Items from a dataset
= Beginning of Section =

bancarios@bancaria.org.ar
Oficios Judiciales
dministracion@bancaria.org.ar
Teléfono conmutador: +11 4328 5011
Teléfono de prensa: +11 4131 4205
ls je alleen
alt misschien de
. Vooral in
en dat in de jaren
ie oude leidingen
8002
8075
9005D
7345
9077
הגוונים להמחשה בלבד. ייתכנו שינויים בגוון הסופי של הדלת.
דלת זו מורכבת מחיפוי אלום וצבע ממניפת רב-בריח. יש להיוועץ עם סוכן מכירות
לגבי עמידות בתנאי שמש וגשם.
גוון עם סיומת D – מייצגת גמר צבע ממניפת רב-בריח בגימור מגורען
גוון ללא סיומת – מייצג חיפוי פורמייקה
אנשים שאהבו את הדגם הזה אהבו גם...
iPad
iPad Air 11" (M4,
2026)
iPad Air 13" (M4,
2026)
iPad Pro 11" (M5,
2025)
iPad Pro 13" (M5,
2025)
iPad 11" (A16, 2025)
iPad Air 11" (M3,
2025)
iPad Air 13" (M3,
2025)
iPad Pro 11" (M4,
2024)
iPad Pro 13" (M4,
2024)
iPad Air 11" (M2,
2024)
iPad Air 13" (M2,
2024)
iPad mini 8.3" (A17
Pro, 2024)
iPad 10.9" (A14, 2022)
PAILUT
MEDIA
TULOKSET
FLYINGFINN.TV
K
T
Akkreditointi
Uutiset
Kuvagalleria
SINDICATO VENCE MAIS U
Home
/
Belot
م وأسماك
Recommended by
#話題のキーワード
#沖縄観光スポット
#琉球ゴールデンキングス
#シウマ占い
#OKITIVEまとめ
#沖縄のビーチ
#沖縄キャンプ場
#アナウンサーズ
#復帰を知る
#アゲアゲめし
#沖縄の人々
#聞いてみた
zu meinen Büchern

= End of Section =

▶ [Task prompt]: Your job here is to copy the entries above exactly.

▶ [Output for this task]:
bancarios@bancaria.org.ar
Oficios Judiciales
dministracion@bancaria.org.ar
Teléfono conmutador: +11 4328 5011
Teléfono de prensa: +11 4131 4205
ls je alleen
alt misschien de
. Vooral in
en dat in de jaren
ie oude leidingen
8002
8075
9005D
7345
9077
הגוונים להמחשה בלבד. ייתכנו שינויים בגוון הסופי של הדלת.
דלת זו מורכבת מחיפוי אלום וצבע ממניפת רב-בריח. יש להיוועץ עם סוכן מכירות
לגבי עמידות בתנאי שמש וגשם.
גוון עם סיומת D – מייצגת גמר צבע ממניפת רב-בריח בגימור מגורען
גוון ללא סיומת – מייצג חיפוי פורמייקה
אנשים שאהבו את הדגם הזה אהבו גם...
iPad
iPad Air 11" (M4,
2026)
iPad Air 13" (M4,
2026)
iPad Pro 11" (M5,
2025)
iPad Pro 13" (M5,
2025)
iPad 11" (A16, 2025)
iPad Air 11" (M3,
2025)
iPad Air 13" (M3,
2025)
iPad Pro 11" (M4,
2024)
iPad Pro 13" (M4,
2024)
iPad Air 11" (M2,
2024)
iPad Air 13" (M2,
2024)
iPad mini 8.3" (A17
Pro, 2024)
iPad 10.9" (A14, 2022)
PAILUT
MEDIA
TULOKSET
FLYINGFINN.TV
K
T
Akkreditointi
Uutiset
Kuvagalleria
SINDICATO VENCE MAIS U
Home
/
Belot
م وأسماك
Recommended by
#話題のキーワード
#沖縄観光スポット
#琉球ゴールデンキングス
#シウマ占い
#OKITIVEまとめ
#沖縄のビーチ
#沖縄キャンプ場
#アナウンサーズ
#復帰を知る
#アゲアゲめし
#沖縄の人々
#聞いてみた
zu meinen Büchern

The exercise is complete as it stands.